* _ACTIVITY_
Please format the rows below as a JSON list of strings, one string per line, leaving out blank lines and the picture placeholders.

* _STORED DATA_
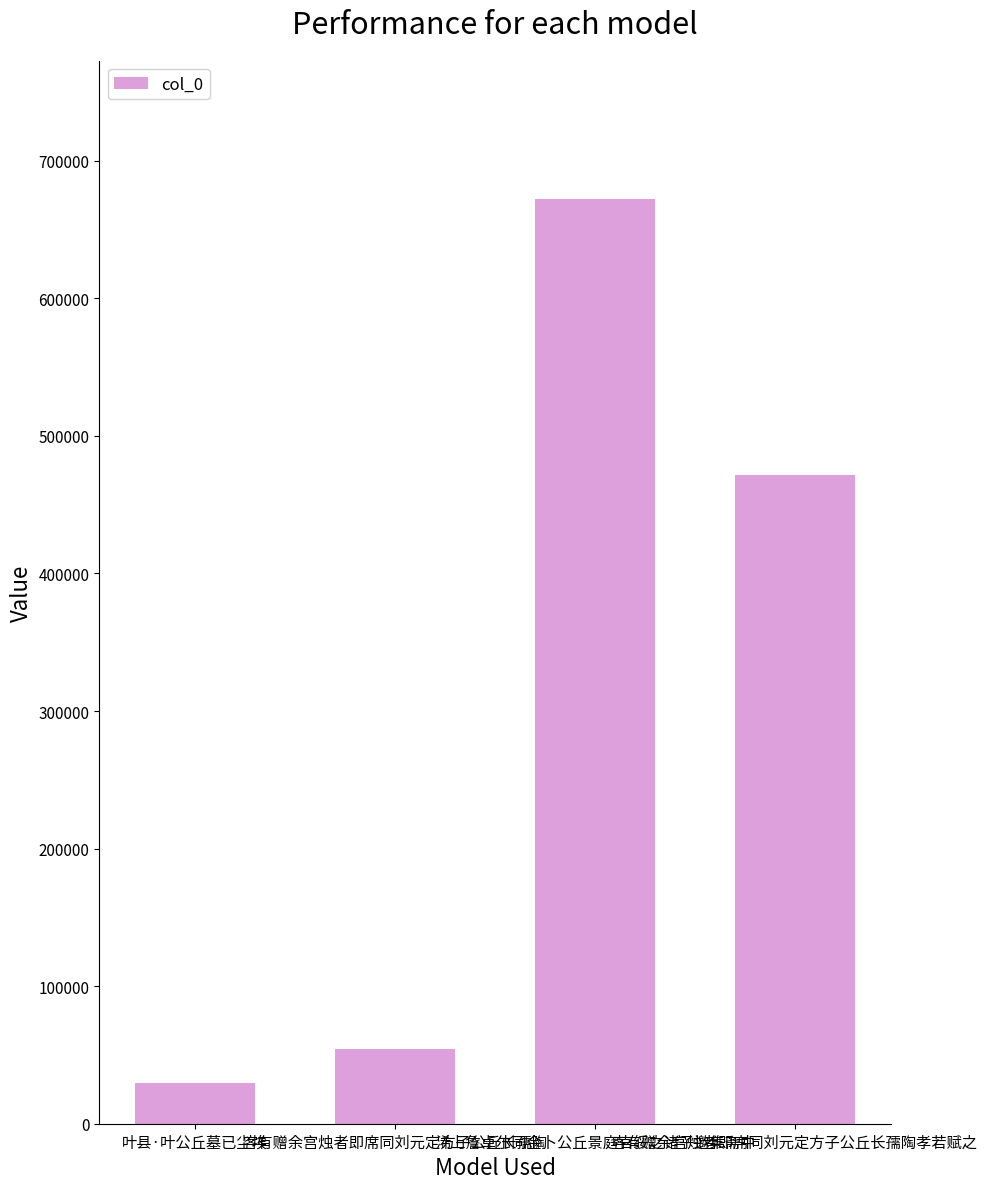

What is the sum of all values?

1226955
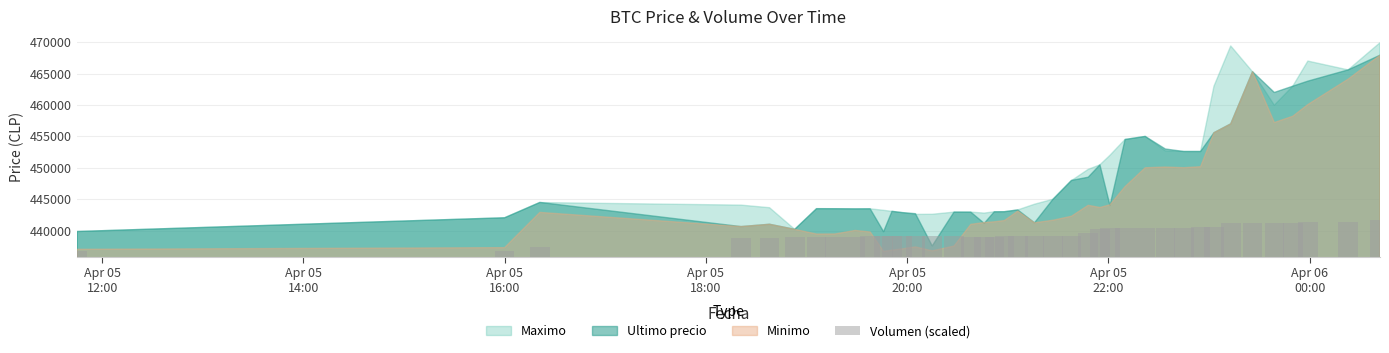

What is the difference between the maximum and second lowest values?

4977.5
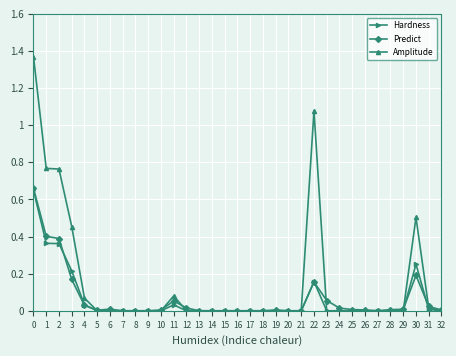

Which series has the largest range (max minus min)?

Amplitude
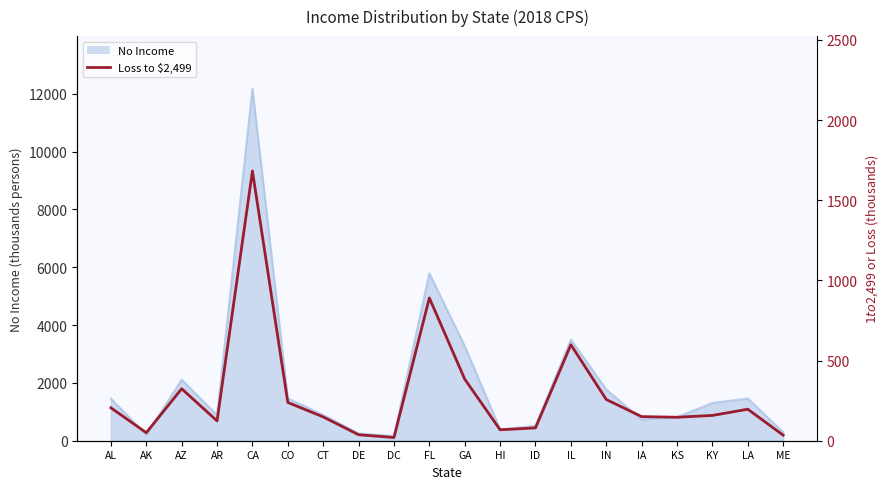

True or false: there are more than 0 points higher than both neighbors.

True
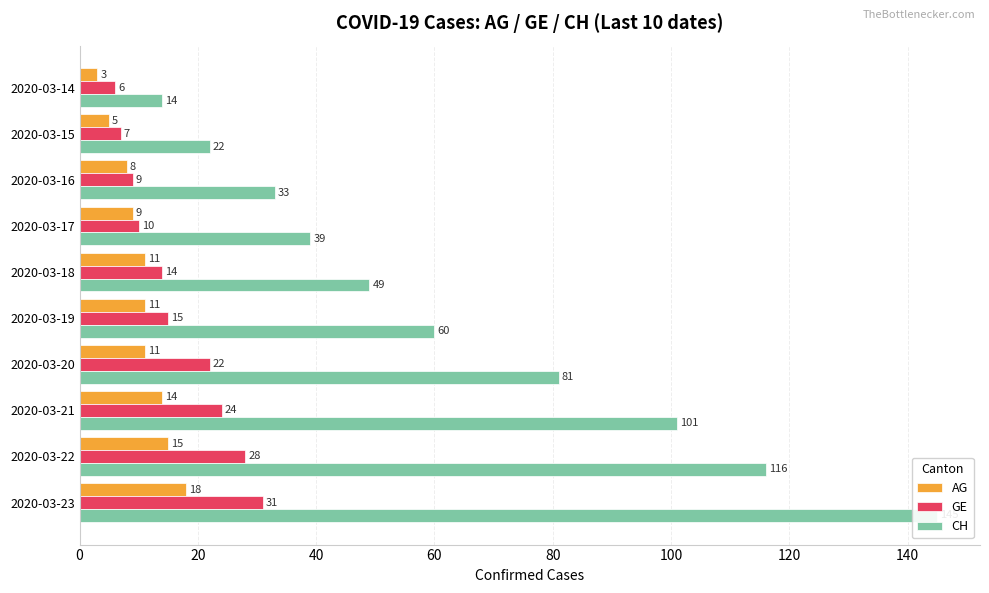

What is the sum of the AG values at 2020-03-17 and 2020-03-23?

27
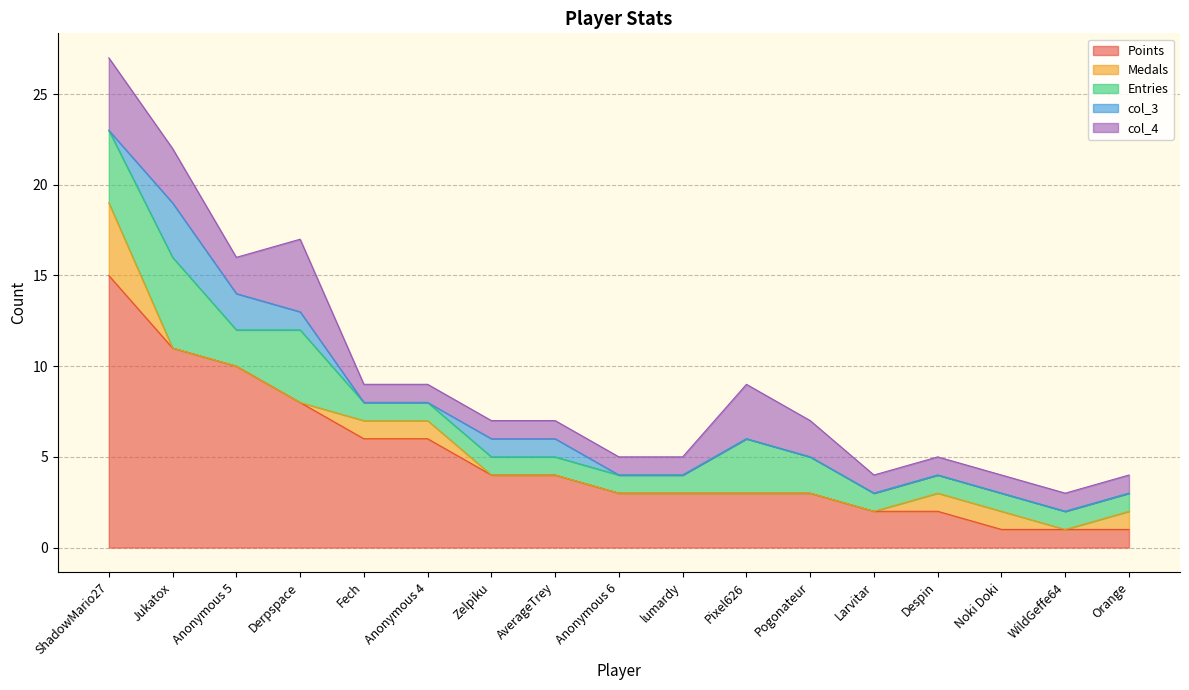

Which series changed the most between Anonymous 5 and Orange?

Points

* _PROBLEM SOLUTION_
[
  "What is the sum of all values?",
  "1226955",
  "What is the difference between the maximum and second lowest values?",
  "4977.5",
  "Which series has the largest range (max minus min)?",
  "Amplitude",
  "True or false: there are more than 0 points higher than both neighbors.",
  "True",
  "What is the sum of the AG values at 2020-03-17 and 2020-03-23?",
  "27",
  "Which series changed the most between Anonymous 5 and Orange?",
  "Points"
]